Wie funktioniert der Vertriebsprozess?

Ja. Die Light-Version der Reporta-APP, die erst kurz vor Jahresende online war, bringt eine große Anzahl von Interessenten zu uns. Das sind gegenwärtig 80 bis 120 Downloads pro Tag. Mit dem Download beginnt bei den Anwendern eine Lernkurve. Sie können sich bei uns einen kostenlosen Muster-Account anlegen und 14 Tage lang mit den Zahlen aus ihrer App spielen. Stellen die Anwender fest, dass sie mit dieser Umgebung ihre Unternehmenszahlen besser im Blick haben, können sie 30 Tage lang einen Test-Account mit der Cloud-Lösung für das Controlling arbeiten. Dann entsteht für den Kunden schon ein echter Mehrwert. Die Kunden erkennen das.

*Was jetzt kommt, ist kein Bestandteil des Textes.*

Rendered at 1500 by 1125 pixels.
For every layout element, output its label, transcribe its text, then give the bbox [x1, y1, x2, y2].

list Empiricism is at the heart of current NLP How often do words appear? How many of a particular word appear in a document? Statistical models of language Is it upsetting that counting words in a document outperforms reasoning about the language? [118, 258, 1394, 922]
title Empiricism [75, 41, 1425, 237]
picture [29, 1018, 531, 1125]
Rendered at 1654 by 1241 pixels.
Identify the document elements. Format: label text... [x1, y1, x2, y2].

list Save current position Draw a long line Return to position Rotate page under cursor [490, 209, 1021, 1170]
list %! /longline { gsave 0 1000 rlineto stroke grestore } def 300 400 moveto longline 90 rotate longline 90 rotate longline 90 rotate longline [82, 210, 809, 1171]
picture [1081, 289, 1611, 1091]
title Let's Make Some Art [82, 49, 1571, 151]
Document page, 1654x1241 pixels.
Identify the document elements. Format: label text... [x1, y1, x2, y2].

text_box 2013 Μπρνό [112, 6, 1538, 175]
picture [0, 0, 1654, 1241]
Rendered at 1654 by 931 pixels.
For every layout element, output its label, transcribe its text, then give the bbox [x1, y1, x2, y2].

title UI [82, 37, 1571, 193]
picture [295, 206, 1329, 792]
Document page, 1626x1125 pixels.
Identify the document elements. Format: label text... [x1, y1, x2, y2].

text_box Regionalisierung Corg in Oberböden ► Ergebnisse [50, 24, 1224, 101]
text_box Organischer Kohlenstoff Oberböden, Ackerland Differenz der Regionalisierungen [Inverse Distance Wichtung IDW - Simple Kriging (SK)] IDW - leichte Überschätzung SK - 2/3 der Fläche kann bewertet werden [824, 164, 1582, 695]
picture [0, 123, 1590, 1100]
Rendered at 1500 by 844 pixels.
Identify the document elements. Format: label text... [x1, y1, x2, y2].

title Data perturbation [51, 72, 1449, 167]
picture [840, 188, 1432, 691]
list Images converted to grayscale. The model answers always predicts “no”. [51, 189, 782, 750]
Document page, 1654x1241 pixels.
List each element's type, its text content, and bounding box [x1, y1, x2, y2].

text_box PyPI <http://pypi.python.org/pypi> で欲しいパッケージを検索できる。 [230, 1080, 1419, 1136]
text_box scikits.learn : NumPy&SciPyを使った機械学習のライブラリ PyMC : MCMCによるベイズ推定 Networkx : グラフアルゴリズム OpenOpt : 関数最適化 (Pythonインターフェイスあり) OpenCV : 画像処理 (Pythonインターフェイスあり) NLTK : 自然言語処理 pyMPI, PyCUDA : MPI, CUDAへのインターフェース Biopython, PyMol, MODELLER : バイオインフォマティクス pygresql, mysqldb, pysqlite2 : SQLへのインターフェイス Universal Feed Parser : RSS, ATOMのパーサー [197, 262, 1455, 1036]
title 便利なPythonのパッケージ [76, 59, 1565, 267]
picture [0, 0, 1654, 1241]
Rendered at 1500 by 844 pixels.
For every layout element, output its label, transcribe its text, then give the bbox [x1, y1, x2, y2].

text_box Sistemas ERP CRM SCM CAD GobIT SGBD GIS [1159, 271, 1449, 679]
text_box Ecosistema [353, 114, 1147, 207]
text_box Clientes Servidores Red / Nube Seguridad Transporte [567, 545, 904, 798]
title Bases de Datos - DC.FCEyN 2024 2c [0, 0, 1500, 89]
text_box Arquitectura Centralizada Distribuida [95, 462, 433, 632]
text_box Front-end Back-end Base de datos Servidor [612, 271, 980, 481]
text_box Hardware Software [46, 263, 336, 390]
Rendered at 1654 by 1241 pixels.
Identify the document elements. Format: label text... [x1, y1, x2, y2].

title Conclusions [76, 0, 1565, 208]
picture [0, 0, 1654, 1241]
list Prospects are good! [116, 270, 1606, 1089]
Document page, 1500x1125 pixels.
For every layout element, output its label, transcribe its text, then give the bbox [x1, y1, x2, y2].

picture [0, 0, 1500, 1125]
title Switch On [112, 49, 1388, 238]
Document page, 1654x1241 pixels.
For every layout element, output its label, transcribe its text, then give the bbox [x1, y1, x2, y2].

Was war Ihr bislang größter Erfolg?

 Der Start unseres Marktauftritts - und die Überraschung: Wir haben direkt über die Kampagne der CeBIT zwei neue Kunden gewonnen. Das war zwei Monate vor der Messe. Die Interessenten haben das Kurzportrait eines Start-up-Unternehmens gelesen und kamen so zu uns. Das wurde uns bestätigt.

Welche Ziele haben Sie? Was unternehmen Sie, um diese zu erreichen?

Unser großes Ziel ist es, die Realität im Produkt mit der Realität in den Unternehmen in Übereinstimmung zu bringen. Das können wir nicht allein. Dazu benötigen wir den Kunden. So finden wir durch die Vernetzung mit dem Anwender die Funktionsbausteine, die in der nächsten Version einen Mehrwert bringen. Entwickler und Anwender führen einen Dialog. Der Kunde wird für seine Bereitschaft zur Interaktion damit belohnt, dass er - im Gegensatz zum Lizenzgeschäft - ohne Updates immer die aktuellste Version nutzt. Alle Kunden haben das gleiche Software-Release. Das ist ja das Revolutionäre.

... und innerhalb von Reporta?

 Wir suchen Vertriebsmitarbeiter, denn auch SaaS benötigt Vertriebsunterstützung. Jeder Kunde hat andere Voraussetzungen und Anforderungen, Support ist dort vor allem in der ersten Phase gefragt. Die Kunden müssen an die Lösung herangeführt werden, so dass sie für sich das maximale Potenzial herausziehen können. Außerdem wollen wir einen Investor gewinnen, denn der jetzige Erfolg beflügelt uns zu einem noch viel breiteren Roll-out unserer Controlling-Lösung in der Cloud. Mit T-Mobile ist eine IT-Partnerschaft geplant, um so die Verbreitung unserer Lösung auf mobilen Endgeräten voranzutreiben. Denn gerade der Aspekt der Business-Applikation spielt hier eine immer größere Rolle. Eines haben wir erkannt: Der Bedarf im Markt ist vorhanden.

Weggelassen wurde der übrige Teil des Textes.